Last Updated on October 24, 2023 by Neil Sharma

Air-tight compliance is the key ingredient to syndicating mortgages and a nascent Toronto firm is paving the way forward that sector of the real estate industry.

“We’re a community of investors and partners who only underwrite deals we feel are good for our investor base, and how we do that is to make sure we only get compensated when the investor can generate a principal return from their investments,” said Luan Ha, founder and CEO of Fundscraper.

Fundscraper arranges bridge financing for large developments on first, second, or combination, mortgages between one and three years, and it’s setting a new standard by using technology to both reduce costs and protect investors. Using a complex technological algorithm to assess potential investors’ suitability for syndicated mortgages, Fundscraper is also in the business of advising various mortgage investment entities.

The key, says Ha, is through harnessing technology.

“We use technology to enhance our ability to drive data out of our suitability assessments and, therefore, produce more holistic and accurate suitability assessments,” he said. “We use our data models to figure out whether a project fits within the time horizon or risk tolerance or investment concentration threshold of this one particular investor. We make it a point that our KYC [Know Your Customer] are done through what we call our suitability algorithm, and this produces a much more objective suitability assessment on whether or not an investor should be making investments through our platform.”

Gregory Colford, Fundscraper’s principal broker, vice president and chief compliance officer, noted that the Ontario Securities Commission is coming down hard on companies that treat compliance as an afterthought.

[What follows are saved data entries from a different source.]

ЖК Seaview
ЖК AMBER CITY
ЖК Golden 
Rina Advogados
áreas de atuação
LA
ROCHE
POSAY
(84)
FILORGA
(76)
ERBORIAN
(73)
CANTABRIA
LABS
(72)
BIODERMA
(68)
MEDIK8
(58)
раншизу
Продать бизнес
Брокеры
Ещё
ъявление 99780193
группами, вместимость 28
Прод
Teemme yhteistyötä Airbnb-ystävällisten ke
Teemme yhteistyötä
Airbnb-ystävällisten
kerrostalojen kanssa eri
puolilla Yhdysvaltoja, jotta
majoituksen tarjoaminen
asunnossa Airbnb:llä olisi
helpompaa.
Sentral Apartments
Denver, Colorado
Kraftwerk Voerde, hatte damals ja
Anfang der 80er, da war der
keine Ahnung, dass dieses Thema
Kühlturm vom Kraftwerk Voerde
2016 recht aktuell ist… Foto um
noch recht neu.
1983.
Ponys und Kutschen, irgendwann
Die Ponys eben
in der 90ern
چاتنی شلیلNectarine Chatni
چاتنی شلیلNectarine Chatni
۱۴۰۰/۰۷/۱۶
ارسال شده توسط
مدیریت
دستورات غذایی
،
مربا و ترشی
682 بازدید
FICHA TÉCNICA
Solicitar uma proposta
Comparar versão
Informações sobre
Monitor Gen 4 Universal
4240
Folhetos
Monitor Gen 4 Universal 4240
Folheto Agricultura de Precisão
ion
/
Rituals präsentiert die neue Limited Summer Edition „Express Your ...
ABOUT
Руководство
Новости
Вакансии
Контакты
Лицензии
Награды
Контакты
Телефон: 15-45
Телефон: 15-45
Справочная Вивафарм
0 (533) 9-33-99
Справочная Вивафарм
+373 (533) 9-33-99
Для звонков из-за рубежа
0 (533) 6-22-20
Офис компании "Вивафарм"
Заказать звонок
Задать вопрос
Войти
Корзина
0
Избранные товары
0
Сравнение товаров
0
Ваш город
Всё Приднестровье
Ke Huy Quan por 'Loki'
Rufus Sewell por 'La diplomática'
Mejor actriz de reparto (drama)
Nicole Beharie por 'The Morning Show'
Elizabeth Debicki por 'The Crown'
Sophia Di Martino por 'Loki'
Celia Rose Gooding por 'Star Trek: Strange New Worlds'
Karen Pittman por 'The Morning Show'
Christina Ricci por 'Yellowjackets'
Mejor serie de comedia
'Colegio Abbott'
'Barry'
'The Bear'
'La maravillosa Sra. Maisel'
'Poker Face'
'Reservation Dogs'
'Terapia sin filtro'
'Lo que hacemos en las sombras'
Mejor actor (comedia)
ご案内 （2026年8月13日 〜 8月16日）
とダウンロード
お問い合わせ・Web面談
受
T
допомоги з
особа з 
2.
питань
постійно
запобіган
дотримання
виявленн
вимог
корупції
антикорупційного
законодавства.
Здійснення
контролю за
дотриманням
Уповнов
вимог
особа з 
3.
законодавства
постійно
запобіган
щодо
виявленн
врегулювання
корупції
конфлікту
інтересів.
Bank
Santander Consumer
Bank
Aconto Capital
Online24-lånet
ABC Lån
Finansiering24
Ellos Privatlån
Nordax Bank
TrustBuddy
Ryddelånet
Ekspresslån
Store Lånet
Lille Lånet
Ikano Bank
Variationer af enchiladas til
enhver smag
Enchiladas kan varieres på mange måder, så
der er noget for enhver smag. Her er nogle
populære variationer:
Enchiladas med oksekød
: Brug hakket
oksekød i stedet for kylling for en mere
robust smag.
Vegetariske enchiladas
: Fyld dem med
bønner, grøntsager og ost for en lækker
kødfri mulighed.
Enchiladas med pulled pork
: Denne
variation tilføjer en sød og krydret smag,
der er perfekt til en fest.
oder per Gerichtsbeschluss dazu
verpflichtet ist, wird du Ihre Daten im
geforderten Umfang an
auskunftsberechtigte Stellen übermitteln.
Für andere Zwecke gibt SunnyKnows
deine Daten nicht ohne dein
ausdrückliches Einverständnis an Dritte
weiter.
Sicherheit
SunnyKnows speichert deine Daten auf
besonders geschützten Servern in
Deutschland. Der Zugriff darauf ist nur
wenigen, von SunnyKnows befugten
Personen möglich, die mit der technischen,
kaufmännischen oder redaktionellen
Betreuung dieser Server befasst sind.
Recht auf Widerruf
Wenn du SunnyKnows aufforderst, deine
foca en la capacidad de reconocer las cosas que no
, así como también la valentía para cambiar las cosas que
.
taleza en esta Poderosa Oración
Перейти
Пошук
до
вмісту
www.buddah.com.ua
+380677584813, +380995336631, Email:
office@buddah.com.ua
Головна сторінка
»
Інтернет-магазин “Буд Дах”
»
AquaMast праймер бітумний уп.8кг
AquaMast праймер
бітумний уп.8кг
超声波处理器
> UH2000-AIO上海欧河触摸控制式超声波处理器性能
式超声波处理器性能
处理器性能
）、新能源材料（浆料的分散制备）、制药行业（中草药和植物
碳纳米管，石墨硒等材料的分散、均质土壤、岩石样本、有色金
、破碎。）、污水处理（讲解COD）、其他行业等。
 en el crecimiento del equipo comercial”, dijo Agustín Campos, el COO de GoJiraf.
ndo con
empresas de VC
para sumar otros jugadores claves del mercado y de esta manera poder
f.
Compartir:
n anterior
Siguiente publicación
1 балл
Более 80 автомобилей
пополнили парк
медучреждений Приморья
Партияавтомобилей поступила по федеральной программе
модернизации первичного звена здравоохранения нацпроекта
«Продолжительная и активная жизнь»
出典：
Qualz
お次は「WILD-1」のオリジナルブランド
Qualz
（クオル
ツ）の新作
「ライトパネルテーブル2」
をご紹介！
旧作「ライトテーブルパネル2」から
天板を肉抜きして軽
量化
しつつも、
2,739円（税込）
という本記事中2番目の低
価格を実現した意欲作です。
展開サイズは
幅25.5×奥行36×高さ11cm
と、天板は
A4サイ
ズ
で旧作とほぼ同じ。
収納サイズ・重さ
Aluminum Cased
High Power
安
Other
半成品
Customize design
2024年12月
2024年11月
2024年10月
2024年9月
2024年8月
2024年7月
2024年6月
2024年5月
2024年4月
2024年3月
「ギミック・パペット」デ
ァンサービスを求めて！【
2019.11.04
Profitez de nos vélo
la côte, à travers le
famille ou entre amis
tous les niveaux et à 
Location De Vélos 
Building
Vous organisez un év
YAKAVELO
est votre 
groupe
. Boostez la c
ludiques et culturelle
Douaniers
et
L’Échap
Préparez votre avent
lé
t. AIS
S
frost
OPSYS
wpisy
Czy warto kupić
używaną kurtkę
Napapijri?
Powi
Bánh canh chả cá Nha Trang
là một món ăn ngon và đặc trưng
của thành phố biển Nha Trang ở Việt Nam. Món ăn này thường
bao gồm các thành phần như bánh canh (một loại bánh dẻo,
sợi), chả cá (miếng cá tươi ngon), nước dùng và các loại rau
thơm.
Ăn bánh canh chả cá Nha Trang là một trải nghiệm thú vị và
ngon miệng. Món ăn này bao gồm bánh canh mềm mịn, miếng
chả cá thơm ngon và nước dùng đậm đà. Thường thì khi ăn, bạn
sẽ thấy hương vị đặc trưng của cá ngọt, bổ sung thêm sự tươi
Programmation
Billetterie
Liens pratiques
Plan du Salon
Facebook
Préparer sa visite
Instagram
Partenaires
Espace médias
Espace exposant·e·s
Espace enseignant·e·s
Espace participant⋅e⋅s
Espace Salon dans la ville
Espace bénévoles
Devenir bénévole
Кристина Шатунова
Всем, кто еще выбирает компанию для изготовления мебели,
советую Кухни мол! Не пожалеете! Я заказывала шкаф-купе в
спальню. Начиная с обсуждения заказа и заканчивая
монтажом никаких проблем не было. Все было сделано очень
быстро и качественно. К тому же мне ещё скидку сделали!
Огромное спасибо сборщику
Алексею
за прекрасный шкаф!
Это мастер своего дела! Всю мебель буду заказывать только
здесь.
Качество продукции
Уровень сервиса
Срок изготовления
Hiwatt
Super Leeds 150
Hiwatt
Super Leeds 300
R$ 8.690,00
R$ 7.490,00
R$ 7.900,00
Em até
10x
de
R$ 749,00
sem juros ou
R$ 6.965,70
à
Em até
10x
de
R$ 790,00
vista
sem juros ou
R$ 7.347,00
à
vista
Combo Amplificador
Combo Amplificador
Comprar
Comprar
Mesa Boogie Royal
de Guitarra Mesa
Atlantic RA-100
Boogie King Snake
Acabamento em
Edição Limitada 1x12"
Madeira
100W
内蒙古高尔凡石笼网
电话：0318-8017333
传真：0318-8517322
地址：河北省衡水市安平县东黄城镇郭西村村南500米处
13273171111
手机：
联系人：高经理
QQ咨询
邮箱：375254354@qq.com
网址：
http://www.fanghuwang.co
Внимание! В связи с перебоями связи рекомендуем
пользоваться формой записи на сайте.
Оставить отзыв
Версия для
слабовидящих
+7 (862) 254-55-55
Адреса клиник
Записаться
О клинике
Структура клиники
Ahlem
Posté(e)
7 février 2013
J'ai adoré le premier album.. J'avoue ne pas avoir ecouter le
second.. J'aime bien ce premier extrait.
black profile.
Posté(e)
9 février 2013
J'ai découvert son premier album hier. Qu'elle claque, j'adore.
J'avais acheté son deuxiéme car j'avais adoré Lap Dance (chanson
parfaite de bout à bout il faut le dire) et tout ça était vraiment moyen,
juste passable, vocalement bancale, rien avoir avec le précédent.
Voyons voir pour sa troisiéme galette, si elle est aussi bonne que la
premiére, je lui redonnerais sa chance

“Mortgage syndicators aren’t the only ones who have to worry about the OSC’s guns because mortgage investment entities that don’t have proper compliance in place will be subject to regulatory scrutiny,” he said, adding it will be in the form of fines, investigations and audits.

Fortunately, Fundscraper’s senior management team has decades of combined real estate and securities experience, which they leverage to deconstruct potential investment projects—many of which Colfrd says the company rejects—by looking at everything from models, market studies, appraisals, the developer and much more.

The firm also uses that expertise to help other private lenders and syndicators improve their compliance methods.

“The way to make syndication safer for investors is through objective technology,” said Ha. “The documents are very sophisticated and you need a transaction background and development expertise, a legal background and existing relationships. There are over 520 registered private lenders in Toronto and not all of them have registered as exempt market dealers. As new rules progress forward, we hope that our technology can help facilitate those lenders.”